Given text: Begin

Single by Yōko Oginome

from the album Ryūkō Kashu
- Language: Japanese
- English title: I Love You Romantically
- B-side: "Inochi no Uta"
- Released: July 1, 1992
- Recorded: 1992
- Genre: J-pop; pop rock;
- Label: Victor
- Songwriters: Miyuki Asano; Juichi Morishige;
- Producer: Keisuke Tsukimitsu

Yōko Oginome singles chronology
| "Coffee Rumba" (1992) | "Romantic ni Aishite" (1992) | "Yumemiru Planet" (1993) |

Music video
- "Romantic ni Aishite" on YouTube

= Romantic ni Aishite =

1992 single by Yōko Oginome

"Romantic ni Aishite" (ロマンティックに愛して, Romantikku ni Aishite) is the 26th single by Japanese singer Yōko Oginome. Written by Miyuki Asano and Juichi Morishige, the single was released on July 1, 1992, by Victor Entertainment.

Given text: End
Collected material: Begin

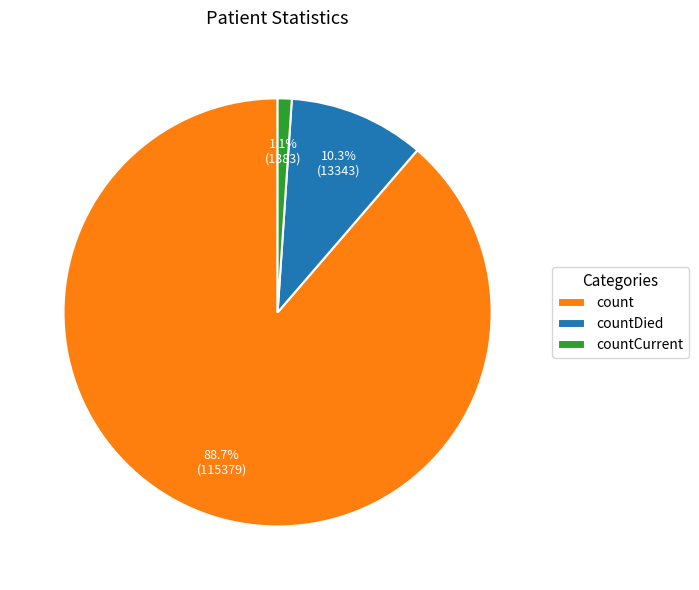

How many slices are in this pie chart?

3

Collected material: End

### Work item
Condense the paragraph beginning "'Romantic ni Aishite' (ロマンティックに愛して" in the text on the Yōko Oginome single into a bulleted list that retains its main facts.

### Written response
- Title: "Romantic ni Aishite" (ロマンティックに愛して, Romantikku ni Aishite)
- 26th single by Japanese singer Yōko Oginome
- Written by Miyuki Asano and Juichi Morishige
- Released July 1, 1992, by Victor Entertainment